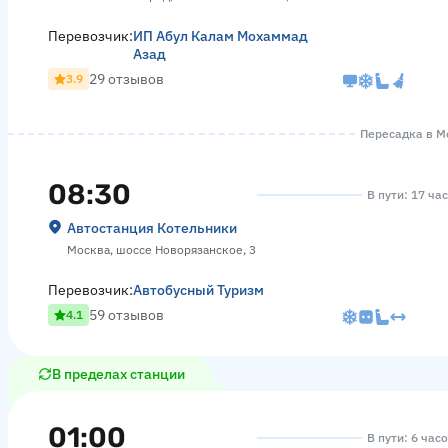
Перевозчик:
ИП Абул Калам Мохаммад
Азад
29 отзывов
3.9
Пересадка в Мо
08:30
В пути: 17 ча
Автостанция Котельники
Москва, шоссе Новорязанское, 3
Перевозчик:
Автобусный Туризм
59 отзывов
4.1
В пределах станции
01:00
В пути: 6 час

--------------------------------

Activity: With the line that contains "Москва, шоссе Новорязанское, 3" as the starting point, output each line exactly through the end of the listing above.

Exercise answer:
Москва, шоссе Новорязанское, 3
Перевозчик:
Автобусный Туризм
59 отзывов
4.1
В пределах станции
01:00
В пути: 6 час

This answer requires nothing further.